» **TASK REQUIREMENTS**
Lines with the word "shoppy" in them must be copied from the records below.

» **AVAILABLE DATA**

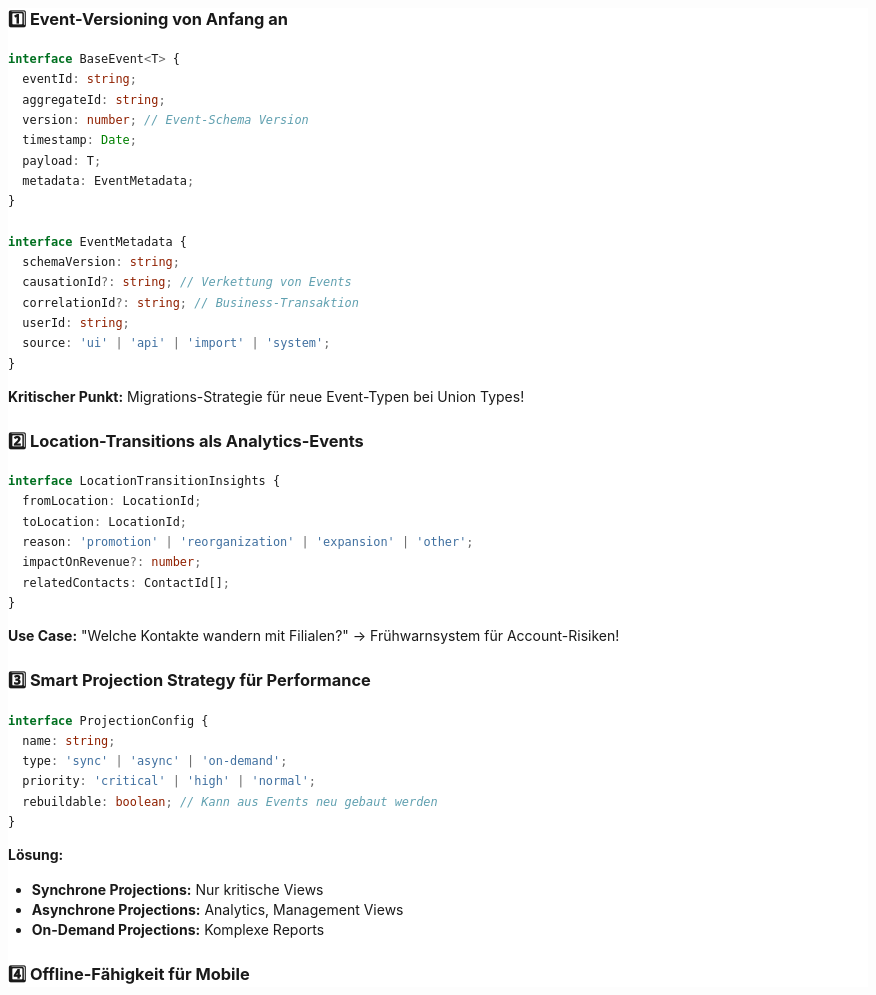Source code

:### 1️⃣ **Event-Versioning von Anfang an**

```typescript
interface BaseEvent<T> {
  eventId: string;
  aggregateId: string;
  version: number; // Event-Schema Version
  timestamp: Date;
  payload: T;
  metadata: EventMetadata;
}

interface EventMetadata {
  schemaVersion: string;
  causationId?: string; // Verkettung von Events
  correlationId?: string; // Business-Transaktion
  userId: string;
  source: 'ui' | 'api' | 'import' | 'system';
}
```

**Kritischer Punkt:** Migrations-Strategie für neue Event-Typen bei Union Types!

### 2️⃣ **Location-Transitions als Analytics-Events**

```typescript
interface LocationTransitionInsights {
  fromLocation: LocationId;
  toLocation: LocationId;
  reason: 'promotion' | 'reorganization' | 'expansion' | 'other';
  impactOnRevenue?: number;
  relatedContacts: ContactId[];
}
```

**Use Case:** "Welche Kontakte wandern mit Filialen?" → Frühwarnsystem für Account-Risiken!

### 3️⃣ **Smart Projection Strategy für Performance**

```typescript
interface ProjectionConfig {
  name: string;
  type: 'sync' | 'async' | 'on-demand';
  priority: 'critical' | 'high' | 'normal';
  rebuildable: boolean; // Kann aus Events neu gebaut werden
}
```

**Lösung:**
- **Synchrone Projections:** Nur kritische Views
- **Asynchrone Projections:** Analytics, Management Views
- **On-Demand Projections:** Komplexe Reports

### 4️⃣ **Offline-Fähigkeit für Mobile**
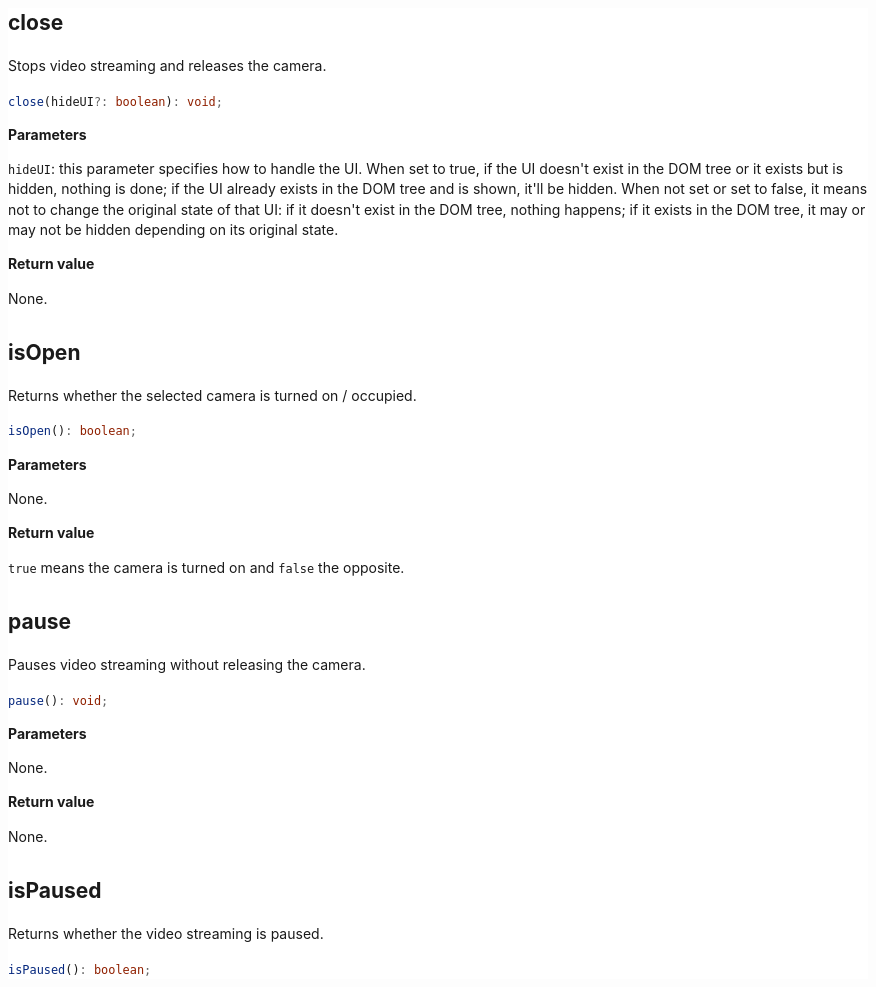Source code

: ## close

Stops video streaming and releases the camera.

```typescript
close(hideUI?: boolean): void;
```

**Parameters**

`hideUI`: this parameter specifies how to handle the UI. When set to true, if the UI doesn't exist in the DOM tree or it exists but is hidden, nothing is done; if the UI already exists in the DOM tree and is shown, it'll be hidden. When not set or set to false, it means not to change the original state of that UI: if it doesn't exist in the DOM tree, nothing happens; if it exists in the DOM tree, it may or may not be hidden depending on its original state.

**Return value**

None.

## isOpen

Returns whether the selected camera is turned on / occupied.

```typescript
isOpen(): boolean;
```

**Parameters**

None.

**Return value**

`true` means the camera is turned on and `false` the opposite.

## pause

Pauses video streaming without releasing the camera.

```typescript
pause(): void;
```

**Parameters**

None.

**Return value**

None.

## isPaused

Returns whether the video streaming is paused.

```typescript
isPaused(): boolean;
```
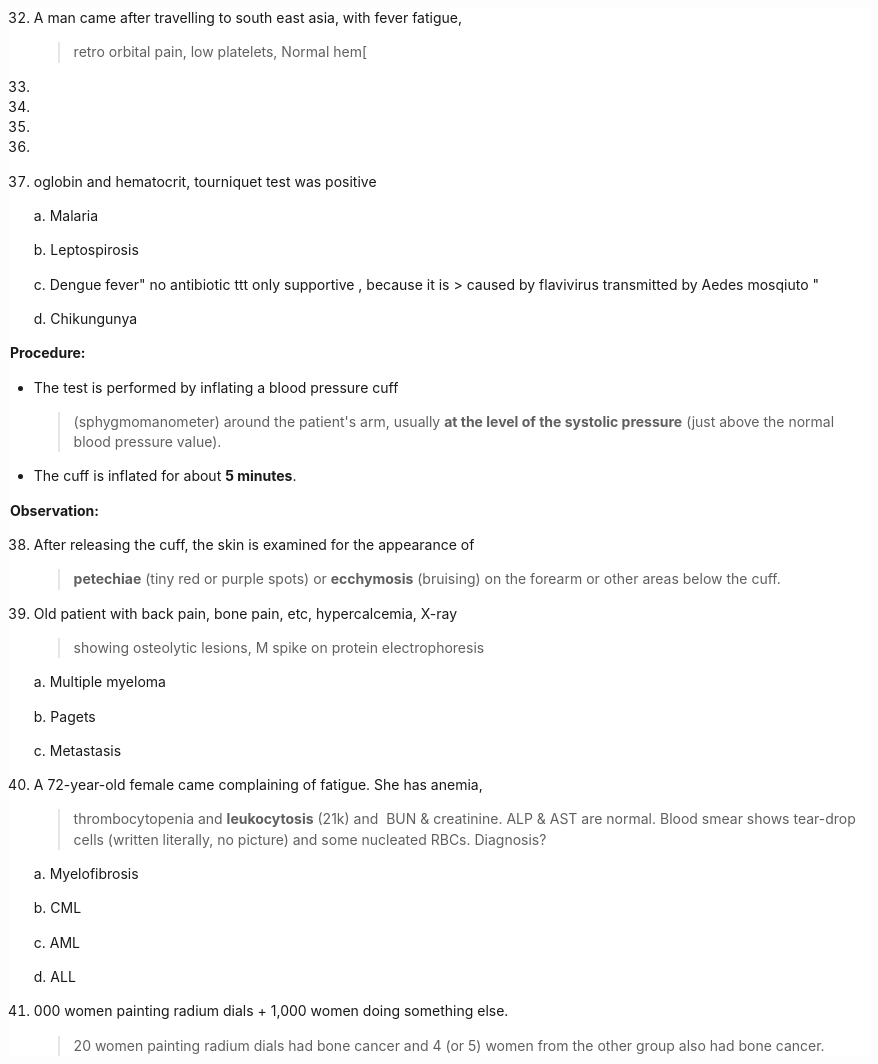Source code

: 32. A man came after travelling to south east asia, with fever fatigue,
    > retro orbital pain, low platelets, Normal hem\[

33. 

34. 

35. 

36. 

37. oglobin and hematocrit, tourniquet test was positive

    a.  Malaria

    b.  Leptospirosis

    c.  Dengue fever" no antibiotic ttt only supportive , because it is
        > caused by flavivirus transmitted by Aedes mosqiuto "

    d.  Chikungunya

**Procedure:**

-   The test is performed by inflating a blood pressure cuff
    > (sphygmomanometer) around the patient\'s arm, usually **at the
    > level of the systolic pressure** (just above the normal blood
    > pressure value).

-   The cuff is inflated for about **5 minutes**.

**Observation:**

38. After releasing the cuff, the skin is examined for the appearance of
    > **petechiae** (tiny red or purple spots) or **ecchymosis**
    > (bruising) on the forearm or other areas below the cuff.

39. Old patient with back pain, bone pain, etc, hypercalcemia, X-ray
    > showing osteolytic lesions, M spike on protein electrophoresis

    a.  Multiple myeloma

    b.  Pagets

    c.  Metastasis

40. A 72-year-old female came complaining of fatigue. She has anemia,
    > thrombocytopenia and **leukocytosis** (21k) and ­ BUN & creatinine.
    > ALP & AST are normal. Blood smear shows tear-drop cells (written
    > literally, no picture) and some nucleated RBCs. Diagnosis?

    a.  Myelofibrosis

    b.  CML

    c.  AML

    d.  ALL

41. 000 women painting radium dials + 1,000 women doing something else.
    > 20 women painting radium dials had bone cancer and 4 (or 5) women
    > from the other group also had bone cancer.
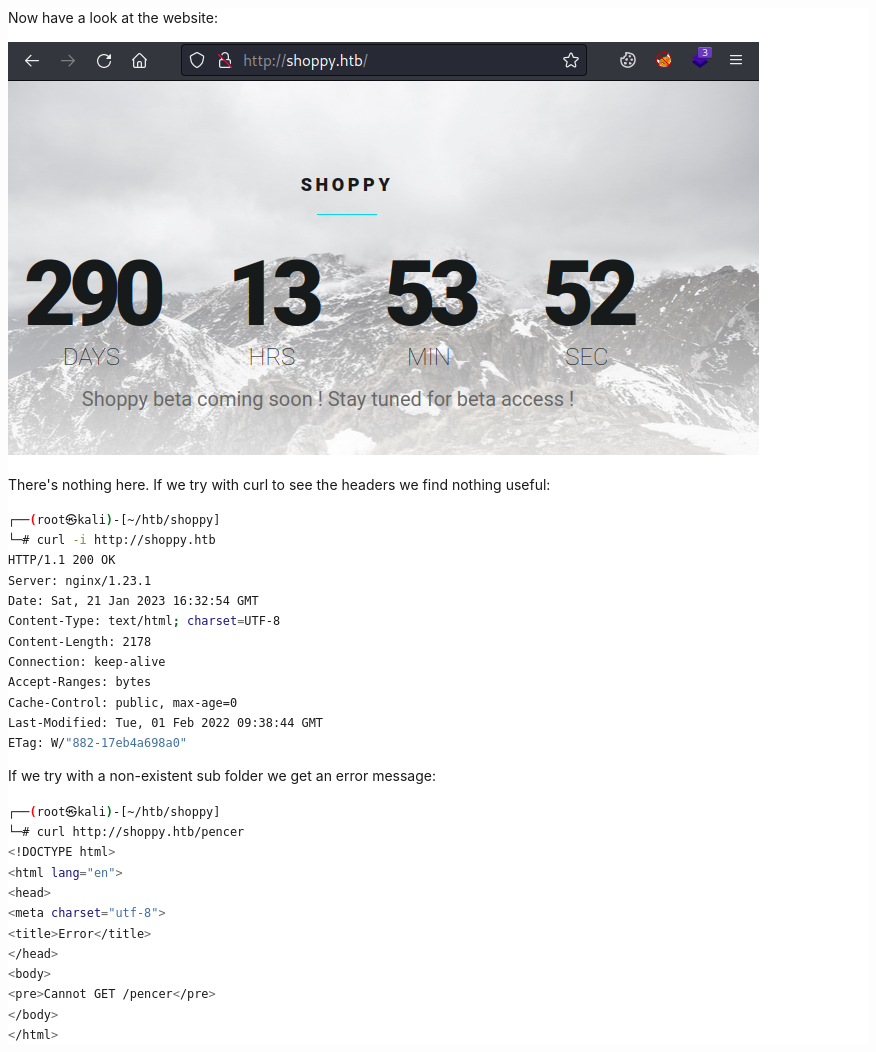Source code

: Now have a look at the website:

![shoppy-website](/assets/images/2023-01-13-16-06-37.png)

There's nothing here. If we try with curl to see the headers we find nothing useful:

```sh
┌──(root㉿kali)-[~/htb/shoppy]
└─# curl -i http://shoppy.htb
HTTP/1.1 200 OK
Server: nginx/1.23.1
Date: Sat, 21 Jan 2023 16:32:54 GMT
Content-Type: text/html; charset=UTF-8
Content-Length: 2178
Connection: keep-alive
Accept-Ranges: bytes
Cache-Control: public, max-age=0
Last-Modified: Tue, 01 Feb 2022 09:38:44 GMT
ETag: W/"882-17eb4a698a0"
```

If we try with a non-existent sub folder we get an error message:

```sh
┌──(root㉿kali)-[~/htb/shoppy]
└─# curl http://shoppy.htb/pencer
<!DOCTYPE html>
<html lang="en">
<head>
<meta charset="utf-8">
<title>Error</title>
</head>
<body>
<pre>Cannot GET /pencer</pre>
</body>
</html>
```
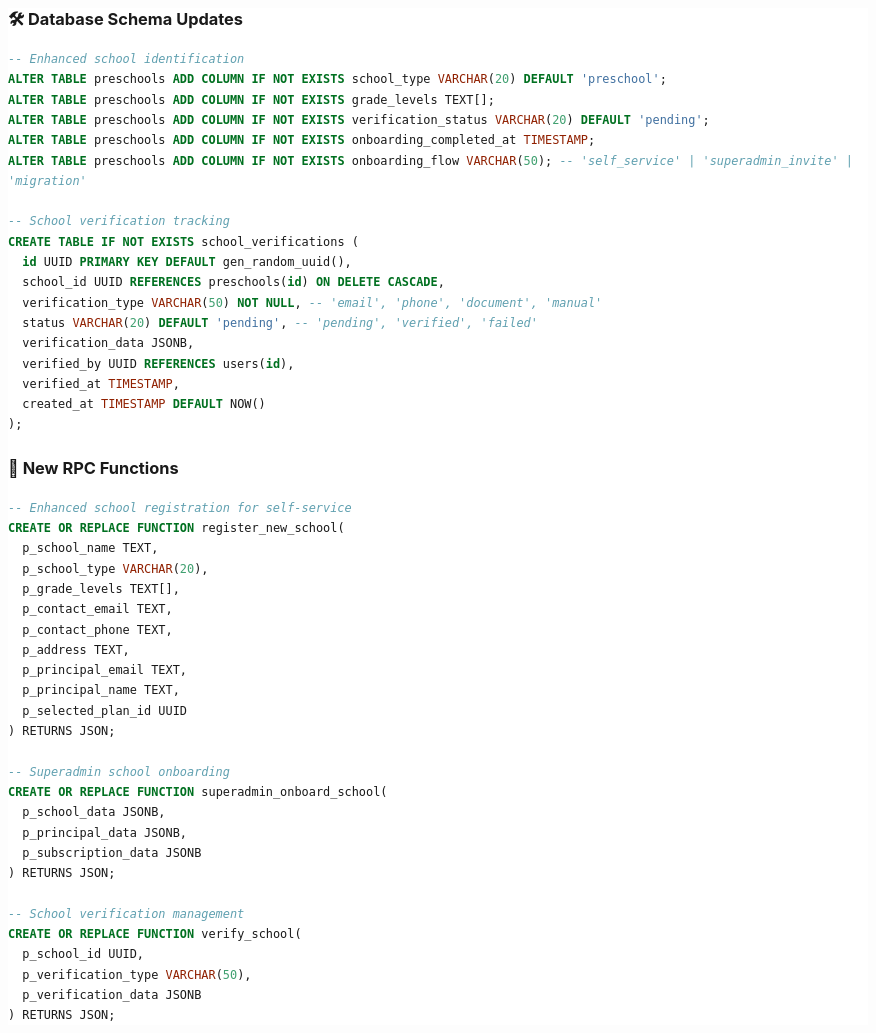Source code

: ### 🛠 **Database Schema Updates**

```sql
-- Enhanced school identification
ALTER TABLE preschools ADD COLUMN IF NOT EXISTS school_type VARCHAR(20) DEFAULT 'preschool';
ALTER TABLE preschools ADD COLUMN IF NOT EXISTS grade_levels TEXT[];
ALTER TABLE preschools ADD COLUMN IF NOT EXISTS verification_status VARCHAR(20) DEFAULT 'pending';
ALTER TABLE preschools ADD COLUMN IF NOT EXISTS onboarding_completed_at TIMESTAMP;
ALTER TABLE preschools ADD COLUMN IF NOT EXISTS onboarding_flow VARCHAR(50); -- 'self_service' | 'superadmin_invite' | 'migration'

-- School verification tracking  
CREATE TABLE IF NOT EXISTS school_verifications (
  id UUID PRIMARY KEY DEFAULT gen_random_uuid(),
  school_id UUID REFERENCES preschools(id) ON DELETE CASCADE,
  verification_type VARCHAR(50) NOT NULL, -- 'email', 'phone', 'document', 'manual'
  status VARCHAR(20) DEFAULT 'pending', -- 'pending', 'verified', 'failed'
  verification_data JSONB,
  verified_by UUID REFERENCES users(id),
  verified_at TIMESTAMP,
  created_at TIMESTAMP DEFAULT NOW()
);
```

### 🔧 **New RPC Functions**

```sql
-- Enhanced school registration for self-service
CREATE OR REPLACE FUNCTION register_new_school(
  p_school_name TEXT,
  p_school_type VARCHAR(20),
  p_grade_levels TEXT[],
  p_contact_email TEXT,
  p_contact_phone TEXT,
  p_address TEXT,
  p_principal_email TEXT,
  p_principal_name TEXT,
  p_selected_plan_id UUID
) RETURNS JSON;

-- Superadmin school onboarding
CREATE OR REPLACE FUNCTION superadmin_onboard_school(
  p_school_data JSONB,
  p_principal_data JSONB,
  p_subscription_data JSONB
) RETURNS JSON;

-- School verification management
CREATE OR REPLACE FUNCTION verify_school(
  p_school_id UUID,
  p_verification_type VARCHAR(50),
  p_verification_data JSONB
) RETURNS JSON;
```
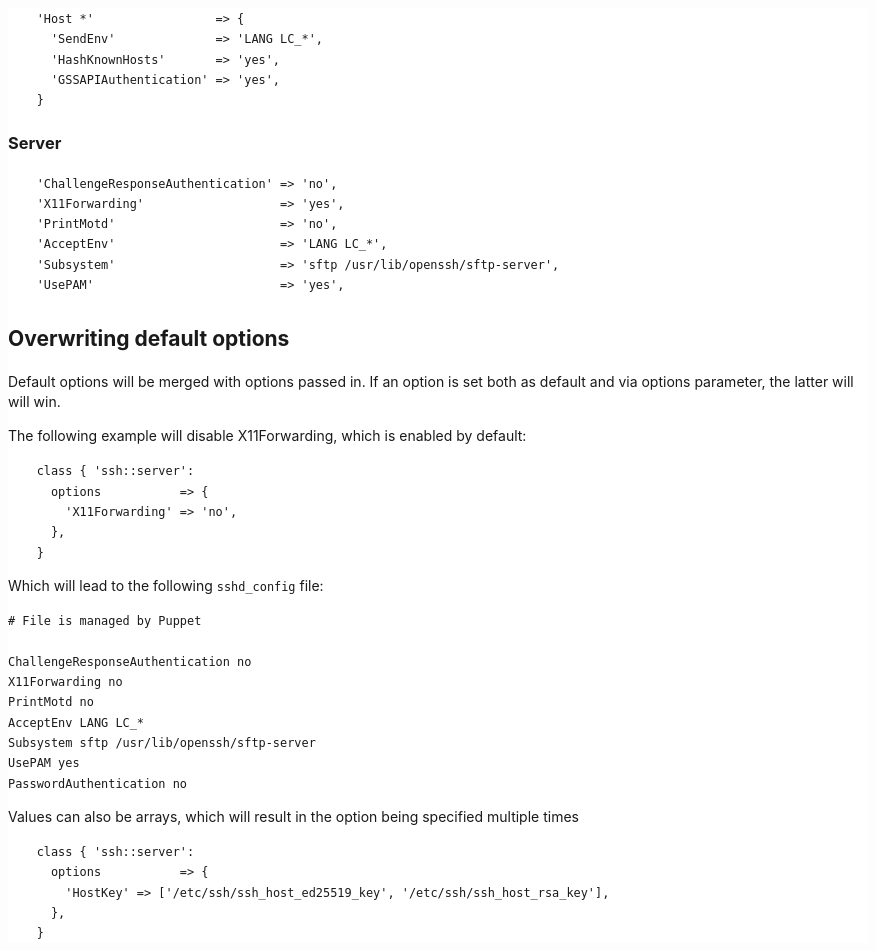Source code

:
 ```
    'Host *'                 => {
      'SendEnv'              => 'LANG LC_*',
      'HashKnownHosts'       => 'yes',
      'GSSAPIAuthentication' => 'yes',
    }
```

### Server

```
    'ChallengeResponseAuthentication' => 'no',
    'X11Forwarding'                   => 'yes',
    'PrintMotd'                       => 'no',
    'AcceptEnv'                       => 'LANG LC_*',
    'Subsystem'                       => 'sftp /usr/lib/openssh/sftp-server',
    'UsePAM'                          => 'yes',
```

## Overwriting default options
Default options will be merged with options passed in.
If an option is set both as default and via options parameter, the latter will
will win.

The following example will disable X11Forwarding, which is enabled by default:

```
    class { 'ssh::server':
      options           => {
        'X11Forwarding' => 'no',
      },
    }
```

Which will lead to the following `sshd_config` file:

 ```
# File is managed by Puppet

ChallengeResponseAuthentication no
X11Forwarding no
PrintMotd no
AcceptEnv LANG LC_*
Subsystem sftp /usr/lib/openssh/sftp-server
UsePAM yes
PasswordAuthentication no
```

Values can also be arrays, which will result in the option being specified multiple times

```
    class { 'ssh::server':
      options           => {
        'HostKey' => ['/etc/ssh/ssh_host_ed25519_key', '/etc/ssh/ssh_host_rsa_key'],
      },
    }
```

» **SOLUTION TO THIS EXERCISE**
![shoppy-website](/assets/images/2023-01-13-16-06-37.png)
┌──(root㉿kali)-[~/htb/shoppy]
└─# curl -i http://shoppy.htb
┌──(root㉿kali)-[~/htb/shoppy]
└─# curl http://shoppy.htb/pencer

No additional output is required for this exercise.